Detection of Hate Speech and offensive Language on Sentiment Analysis using Machine Learning Techniques
Guduri Sulakshana1, R Siva jyothi2, Aluri Lakshmi3
1Mrs. Guduri Sulakshana, Dept. of CSE, Institute of Aeronautical Engineering, Hyderabad, India.
2Ms. R Siva jyothi, Dept. of CSE, KSRM College of Engineering, Kadapa, India.
3Ms. Aluri Lakshmi, Dept. of CSE, Institute of Aeronautical Engineering, Hyderabad, India.
Manuscript received on February 10, 2020. | Revised Manuscript received on February 23, 2020. | Manuscript published on March 10, 2020. | PP: 136-139 | Volume-9 Issue-5, March 2020. | Retrieval Number: E1985039520/2020©BEIESP | DOI: 10.35940/ijitee.E1985.039520
Open Access | Ethics and Policies | Cite | Mendeley
© The Authors. Blue Eyes Intelligence Engineering and Sciences Publication (BEIESP). This is an open access article under the CC BY-NC-ND license (http://creativecommons.org/licenses/by-nc-nd/4.0/)

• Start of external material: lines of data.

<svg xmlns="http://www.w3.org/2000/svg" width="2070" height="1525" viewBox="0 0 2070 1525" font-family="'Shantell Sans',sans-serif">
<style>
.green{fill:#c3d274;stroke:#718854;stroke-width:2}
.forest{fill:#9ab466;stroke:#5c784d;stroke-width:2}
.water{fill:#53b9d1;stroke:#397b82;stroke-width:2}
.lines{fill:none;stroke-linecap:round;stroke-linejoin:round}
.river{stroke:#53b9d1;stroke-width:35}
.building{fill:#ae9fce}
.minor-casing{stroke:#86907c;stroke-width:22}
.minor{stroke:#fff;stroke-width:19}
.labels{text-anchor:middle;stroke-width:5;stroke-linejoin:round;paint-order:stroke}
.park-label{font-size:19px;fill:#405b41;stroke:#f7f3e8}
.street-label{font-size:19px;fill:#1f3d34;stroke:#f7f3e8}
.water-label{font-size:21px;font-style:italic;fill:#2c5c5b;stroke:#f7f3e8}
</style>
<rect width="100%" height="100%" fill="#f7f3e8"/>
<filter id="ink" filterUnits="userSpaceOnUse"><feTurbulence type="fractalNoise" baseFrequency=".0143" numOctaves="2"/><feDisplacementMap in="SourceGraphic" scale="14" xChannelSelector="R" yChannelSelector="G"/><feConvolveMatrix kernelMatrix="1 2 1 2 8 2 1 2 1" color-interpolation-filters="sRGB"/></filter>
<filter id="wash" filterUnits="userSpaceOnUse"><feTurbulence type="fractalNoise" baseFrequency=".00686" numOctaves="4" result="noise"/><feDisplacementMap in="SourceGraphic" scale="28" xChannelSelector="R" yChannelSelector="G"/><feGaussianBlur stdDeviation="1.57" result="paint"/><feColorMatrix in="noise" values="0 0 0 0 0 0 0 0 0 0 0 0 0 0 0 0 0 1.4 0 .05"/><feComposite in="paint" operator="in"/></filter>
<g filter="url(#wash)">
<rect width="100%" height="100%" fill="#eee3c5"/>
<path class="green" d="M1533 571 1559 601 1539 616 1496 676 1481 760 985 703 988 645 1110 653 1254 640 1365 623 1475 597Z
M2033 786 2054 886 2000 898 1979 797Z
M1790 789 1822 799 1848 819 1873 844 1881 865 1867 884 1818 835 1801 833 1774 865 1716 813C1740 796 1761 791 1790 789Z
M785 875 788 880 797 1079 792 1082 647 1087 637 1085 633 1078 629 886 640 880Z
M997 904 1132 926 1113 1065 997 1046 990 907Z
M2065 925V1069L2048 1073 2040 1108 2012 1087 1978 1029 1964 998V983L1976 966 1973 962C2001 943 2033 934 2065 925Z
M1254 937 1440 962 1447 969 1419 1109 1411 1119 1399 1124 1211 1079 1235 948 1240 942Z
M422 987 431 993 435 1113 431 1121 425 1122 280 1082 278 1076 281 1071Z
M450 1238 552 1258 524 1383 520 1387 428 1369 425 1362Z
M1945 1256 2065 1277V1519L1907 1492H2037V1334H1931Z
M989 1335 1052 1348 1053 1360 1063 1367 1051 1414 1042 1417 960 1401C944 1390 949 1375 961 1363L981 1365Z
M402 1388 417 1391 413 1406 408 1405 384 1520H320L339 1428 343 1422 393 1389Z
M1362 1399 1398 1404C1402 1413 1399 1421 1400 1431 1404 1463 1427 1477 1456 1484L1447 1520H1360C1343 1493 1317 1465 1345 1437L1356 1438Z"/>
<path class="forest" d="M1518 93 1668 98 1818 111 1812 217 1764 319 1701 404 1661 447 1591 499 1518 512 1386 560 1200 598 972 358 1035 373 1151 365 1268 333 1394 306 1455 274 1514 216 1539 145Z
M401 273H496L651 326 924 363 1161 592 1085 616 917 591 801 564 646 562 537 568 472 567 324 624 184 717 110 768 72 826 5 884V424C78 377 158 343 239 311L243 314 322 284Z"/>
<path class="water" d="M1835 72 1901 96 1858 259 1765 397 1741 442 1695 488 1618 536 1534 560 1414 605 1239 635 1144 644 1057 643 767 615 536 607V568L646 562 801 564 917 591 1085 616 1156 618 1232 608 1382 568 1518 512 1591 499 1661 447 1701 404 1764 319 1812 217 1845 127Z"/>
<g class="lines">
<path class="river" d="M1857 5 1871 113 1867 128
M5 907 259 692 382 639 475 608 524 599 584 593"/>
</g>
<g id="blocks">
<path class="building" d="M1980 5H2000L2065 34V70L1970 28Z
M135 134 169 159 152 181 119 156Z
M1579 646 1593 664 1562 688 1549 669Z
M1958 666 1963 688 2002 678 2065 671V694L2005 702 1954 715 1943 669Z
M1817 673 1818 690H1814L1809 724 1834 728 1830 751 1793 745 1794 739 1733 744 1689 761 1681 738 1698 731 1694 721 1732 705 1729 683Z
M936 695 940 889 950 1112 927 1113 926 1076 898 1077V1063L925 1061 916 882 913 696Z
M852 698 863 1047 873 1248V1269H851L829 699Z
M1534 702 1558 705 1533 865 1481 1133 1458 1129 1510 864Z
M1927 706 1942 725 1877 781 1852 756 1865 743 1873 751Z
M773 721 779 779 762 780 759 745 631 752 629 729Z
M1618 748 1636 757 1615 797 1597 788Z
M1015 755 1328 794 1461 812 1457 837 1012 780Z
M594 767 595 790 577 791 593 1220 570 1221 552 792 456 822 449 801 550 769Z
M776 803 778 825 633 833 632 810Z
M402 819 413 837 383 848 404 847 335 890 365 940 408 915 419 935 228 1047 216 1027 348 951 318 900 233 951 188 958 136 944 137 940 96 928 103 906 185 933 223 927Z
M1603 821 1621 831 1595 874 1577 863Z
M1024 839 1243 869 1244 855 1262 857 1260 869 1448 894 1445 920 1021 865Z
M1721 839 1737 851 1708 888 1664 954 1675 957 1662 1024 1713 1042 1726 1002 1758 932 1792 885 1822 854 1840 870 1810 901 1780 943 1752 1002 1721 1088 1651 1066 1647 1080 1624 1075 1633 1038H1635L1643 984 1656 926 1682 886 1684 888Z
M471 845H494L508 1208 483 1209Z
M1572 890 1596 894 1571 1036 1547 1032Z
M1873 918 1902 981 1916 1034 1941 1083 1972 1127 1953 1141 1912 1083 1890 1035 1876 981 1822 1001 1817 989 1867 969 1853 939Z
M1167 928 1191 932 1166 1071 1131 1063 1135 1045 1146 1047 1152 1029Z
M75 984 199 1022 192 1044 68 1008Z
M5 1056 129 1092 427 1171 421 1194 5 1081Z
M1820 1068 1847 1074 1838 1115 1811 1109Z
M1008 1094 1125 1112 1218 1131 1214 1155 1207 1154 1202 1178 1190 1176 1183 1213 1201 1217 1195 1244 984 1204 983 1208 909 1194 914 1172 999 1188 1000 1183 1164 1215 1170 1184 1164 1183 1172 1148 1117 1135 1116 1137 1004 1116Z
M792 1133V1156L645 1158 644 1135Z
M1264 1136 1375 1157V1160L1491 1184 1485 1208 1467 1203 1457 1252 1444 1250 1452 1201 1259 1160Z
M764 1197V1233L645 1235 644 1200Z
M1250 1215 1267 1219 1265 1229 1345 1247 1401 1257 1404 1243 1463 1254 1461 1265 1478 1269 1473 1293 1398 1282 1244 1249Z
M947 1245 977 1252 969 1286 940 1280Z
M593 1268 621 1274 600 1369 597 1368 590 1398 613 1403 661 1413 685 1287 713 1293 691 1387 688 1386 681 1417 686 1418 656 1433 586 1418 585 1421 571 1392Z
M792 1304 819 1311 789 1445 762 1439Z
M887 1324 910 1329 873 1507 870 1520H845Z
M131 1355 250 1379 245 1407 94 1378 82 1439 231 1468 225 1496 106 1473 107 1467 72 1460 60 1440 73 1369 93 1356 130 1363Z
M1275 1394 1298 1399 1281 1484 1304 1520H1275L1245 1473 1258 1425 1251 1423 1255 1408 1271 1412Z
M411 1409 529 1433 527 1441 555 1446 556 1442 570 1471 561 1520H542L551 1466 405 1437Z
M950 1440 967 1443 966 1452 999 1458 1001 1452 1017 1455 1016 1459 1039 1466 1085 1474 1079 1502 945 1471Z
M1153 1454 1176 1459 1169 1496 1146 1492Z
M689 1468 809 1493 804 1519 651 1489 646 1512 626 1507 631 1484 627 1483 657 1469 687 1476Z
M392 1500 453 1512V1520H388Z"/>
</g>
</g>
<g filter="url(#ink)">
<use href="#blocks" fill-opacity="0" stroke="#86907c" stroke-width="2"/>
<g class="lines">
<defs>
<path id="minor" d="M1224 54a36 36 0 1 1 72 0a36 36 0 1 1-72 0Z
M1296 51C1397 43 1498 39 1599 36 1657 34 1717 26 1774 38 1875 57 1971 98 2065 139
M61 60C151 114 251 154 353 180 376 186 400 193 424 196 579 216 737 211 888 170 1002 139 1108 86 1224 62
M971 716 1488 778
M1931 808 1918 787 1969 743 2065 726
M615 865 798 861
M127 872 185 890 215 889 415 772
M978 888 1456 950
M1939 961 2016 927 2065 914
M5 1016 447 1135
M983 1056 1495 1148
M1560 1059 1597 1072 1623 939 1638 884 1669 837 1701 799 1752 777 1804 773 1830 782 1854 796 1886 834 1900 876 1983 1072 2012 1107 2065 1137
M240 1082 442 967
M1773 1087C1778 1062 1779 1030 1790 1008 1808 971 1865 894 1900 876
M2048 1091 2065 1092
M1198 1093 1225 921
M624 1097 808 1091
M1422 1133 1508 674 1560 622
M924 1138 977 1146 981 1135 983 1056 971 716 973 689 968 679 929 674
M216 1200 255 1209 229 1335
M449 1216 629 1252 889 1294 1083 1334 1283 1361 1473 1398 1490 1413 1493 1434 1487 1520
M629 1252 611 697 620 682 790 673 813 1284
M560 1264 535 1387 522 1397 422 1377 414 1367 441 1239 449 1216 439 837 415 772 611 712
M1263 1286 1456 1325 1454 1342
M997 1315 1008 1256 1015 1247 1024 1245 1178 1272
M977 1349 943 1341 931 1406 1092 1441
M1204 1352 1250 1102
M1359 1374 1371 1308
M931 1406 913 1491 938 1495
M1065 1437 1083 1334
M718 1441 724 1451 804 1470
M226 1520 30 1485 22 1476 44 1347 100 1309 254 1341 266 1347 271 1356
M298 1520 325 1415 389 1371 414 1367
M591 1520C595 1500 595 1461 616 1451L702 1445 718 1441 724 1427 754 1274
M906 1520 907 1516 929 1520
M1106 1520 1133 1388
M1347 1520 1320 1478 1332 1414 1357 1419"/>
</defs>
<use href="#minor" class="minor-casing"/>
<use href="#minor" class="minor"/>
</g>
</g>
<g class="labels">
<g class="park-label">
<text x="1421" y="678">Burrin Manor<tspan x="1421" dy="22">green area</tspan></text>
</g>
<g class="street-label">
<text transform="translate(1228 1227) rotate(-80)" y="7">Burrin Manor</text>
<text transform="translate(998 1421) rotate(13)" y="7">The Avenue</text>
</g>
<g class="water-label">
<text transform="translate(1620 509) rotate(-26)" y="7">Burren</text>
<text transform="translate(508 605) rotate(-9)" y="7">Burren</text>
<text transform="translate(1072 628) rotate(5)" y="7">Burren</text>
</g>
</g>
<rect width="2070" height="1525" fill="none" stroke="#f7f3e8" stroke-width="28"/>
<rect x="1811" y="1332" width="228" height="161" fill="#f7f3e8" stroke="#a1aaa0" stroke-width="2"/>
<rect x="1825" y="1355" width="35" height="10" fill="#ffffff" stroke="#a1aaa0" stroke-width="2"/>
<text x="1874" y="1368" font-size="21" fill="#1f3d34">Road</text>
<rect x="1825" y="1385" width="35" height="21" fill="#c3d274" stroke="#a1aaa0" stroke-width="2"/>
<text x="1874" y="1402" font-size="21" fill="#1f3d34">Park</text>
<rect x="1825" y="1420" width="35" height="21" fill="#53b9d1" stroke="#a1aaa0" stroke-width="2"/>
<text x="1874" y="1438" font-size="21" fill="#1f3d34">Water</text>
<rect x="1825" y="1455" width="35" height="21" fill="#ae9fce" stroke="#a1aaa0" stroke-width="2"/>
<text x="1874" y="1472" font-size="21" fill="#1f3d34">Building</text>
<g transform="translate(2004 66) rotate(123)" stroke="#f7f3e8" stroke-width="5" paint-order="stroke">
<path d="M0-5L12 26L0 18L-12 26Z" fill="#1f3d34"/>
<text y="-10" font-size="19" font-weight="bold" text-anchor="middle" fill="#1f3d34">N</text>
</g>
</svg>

Abstract: Toxic online content (TOC) has become a significant problem in current day’s world due to uses of the internet by people of distinct culture, social, organization and industries background and followed Twitter, Facebook, WhatsApp, Instagram, and telegram, etc. Even now, there is lots of work going on related to single-label classification for the text analysis and to make less comparative to errors and more efficient. But in recent years, there is a shift towards the multi-label classification, which can be applicable for both text and images. But text classification is not much popular among the researchers when compared to the grading for images. So, in this work, we are using the dataset which is going to be a short messages dataset, to train and develop a model which can tag multiple labels for the messages. Hate speech, and offensive language is a key challenge in automatic detection of toxic text content. In this paper, to contribute term frequency–inverse document frequency(Tf-Idf), Random forest, Support Vector Machine (SVM),and Bayes Naïve classifier approaches for automatically classify tweets. After tuning the model giving the best results, it achieves an Efficient accuracy for evaluating test data analysis. In this contribution of work also moderate and encapsulate paradigms which will communicate and working between the user and Twitter API. Instead of using the traditional techniques like Bag of words or word counter, a new technique which uses Tf-Idf is built to find the similarity, and the text is transformed into the vectors using Tf-Idf, and this is used to train the model using supervised learning technique along with the labels from the dataset. The accuracy of the model is quite good and more efficient with better results.
Keywords: Twitter, Toxic Text, Tf-Idf, Machine Learning.
Scope of the Article: Machine Learning.